The Girls’ Room Recap: 7 Lessons We Learned From #MGFerguson

4. On building solidarity without co-opting each other

Suhad: In a discussion meeting, a young black guy from Ferguson said, “Brown people in American don’t go through what I go through,” and so another black person in the room — who is a veteran, actually — told him, “If my Muslim and Arab brothers and sisters would go through what we go through, then I want to start fighting for them now.” The media tries to taint this campaign; they try to show people as savages and looters, and what have you, but, in reality, we’re coming together and it’s amazing.

Ashley: The way that we’re seeing the Black Lives Matter movement move, and when people declare that black lives matter in public — how you’re immediately seeing people shape that in hashtag form, and try to say that all lives matter as if, if you’re affirming black life, you’re depreciating everyone else’s value when that’s actually the exact opposite of what it is.

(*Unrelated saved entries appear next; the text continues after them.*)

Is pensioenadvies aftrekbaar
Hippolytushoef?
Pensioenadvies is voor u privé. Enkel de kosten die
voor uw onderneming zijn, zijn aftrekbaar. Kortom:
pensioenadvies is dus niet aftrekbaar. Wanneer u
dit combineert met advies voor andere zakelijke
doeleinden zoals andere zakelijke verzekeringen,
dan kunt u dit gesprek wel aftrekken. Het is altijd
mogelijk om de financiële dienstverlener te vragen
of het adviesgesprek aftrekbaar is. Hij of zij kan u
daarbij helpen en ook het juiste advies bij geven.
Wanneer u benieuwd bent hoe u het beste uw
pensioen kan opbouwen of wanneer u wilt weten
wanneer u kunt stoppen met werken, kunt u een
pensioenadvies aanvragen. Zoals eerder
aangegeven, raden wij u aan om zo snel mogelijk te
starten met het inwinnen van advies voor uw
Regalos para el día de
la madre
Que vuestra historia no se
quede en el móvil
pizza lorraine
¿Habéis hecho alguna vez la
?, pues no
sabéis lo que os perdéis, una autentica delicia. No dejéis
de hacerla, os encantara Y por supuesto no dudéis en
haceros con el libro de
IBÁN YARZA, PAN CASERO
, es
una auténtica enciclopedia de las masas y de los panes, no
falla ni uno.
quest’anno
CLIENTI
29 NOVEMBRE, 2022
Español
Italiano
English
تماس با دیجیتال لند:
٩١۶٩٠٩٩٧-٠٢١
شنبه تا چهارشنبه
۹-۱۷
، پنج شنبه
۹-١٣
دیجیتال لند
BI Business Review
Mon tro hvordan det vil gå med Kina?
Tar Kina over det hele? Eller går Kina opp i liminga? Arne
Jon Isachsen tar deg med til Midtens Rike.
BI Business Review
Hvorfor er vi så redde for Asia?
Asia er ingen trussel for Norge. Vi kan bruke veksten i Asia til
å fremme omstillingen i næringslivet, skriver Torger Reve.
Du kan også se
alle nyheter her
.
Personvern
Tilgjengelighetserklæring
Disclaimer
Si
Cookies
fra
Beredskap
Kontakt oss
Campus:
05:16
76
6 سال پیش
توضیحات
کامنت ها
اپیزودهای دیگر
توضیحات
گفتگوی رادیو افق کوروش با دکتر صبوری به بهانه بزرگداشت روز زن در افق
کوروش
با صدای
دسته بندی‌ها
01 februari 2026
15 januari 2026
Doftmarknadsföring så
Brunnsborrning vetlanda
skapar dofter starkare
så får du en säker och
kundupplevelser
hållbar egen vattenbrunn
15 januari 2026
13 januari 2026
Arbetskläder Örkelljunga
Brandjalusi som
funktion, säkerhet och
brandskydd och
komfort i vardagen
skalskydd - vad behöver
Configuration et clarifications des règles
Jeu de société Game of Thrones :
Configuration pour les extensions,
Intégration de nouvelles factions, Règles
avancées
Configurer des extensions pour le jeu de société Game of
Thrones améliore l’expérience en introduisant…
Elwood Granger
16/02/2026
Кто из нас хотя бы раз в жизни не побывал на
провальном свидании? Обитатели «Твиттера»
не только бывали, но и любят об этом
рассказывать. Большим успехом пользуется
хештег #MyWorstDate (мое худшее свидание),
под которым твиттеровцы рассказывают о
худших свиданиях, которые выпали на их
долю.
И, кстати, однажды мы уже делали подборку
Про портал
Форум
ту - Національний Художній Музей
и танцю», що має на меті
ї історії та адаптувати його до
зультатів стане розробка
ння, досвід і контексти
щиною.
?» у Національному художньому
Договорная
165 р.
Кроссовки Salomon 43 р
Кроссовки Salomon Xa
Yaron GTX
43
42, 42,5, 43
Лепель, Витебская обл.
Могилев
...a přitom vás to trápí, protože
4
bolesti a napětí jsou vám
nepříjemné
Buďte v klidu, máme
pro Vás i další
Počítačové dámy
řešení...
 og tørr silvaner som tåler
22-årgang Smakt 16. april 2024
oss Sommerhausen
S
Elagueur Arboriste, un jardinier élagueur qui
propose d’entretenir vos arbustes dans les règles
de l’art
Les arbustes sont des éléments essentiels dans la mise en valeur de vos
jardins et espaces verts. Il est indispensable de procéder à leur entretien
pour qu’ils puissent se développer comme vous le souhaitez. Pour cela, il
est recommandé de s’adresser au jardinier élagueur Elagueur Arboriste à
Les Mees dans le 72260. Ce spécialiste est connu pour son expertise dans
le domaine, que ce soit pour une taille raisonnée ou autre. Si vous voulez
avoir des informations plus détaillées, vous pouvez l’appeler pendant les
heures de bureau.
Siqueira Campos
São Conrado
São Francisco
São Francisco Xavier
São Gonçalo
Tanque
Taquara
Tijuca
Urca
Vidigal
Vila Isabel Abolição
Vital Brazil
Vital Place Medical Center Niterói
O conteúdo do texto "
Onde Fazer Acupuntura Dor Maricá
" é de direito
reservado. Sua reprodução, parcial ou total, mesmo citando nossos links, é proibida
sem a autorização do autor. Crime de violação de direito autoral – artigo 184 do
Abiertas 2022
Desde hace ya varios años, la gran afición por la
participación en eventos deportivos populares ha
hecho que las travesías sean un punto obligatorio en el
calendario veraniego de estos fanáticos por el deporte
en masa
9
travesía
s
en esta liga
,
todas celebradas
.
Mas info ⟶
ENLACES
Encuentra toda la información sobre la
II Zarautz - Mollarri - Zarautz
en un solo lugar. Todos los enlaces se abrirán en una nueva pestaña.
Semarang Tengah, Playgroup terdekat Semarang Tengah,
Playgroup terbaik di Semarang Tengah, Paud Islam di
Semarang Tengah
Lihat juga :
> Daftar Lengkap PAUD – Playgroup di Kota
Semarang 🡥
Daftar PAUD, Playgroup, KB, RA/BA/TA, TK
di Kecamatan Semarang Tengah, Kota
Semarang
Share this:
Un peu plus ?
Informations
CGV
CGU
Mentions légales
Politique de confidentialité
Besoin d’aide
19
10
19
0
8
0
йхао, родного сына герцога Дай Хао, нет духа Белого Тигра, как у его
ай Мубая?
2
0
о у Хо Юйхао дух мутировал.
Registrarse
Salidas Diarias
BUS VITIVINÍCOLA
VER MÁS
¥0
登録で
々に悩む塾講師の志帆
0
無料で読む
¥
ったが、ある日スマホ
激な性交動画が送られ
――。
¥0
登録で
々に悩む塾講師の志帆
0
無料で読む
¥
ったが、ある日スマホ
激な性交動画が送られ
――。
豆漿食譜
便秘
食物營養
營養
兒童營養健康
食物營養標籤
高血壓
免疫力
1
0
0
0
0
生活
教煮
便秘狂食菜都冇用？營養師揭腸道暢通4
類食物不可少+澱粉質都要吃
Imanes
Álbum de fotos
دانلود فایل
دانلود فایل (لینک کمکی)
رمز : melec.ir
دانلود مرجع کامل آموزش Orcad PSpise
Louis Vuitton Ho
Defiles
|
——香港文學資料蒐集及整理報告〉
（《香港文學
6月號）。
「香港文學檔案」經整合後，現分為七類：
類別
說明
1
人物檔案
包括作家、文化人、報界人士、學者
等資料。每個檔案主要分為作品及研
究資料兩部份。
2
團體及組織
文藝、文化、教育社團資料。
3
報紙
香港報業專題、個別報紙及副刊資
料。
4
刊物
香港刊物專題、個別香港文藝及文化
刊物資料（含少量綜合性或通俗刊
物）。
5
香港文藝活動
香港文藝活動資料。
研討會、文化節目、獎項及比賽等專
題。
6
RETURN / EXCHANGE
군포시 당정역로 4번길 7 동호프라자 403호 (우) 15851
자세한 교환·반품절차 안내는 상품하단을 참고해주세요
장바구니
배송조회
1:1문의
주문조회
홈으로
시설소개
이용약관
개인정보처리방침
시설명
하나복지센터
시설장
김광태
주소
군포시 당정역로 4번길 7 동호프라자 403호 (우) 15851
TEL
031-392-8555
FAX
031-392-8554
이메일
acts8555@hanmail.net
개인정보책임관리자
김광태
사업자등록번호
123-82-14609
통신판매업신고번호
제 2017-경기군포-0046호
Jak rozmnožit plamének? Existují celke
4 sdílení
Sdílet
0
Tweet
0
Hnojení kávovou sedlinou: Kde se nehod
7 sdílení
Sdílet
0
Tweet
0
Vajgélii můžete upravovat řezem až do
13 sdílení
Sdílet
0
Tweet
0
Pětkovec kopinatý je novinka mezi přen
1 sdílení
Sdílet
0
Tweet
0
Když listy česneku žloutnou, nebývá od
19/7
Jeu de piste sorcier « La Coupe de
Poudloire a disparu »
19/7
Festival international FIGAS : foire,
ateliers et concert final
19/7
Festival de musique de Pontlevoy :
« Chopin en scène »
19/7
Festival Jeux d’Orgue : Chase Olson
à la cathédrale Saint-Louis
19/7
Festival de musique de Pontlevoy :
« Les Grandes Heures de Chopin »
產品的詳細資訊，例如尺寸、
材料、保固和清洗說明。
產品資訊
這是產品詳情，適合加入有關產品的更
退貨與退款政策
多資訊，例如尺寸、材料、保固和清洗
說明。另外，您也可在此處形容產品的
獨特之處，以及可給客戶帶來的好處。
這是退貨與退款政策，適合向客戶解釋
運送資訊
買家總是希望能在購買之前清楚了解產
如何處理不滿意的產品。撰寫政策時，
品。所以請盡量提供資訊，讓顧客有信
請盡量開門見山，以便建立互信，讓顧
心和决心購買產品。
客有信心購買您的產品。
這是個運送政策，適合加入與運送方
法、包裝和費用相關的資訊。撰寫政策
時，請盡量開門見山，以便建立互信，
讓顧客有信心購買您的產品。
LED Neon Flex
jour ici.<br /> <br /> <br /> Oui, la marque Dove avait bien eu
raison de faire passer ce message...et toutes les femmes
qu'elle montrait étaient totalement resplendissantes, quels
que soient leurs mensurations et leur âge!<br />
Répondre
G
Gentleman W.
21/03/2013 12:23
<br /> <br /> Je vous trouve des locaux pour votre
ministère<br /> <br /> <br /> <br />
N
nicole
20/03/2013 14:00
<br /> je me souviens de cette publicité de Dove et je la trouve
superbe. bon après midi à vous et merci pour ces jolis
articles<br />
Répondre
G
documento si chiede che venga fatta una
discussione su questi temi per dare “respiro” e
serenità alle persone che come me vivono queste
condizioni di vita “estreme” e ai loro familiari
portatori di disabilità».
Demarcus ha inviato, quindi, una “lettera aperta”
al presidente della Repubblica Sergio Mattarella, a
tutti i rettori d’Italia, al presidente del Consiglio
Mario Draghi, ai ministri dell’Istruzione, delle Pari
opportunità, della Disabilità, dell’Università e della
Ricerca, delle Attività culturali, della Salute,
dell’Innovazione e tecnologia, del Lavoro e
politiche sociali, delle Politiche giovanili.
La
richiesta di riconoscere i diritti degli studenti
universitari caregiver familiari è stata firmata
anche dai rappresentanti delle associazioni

Dawud Walid (@dawudwalid): I saw some signs that were being used that I took offense to. Black suffering was being co-opted in this regard. For me, as a black man, when I see people using certain images or certain symbols, yet not showing up or being involved in contemporary black struggle, using those images can be offensive.

Ahmad: Our role as non-black allies in this struggle is to amplify this movement to our own communities… we understand that Palestinian lives matter, but that’s not the moment right now. So it’s also realizing that there are similarities in our struggle, but they are also different.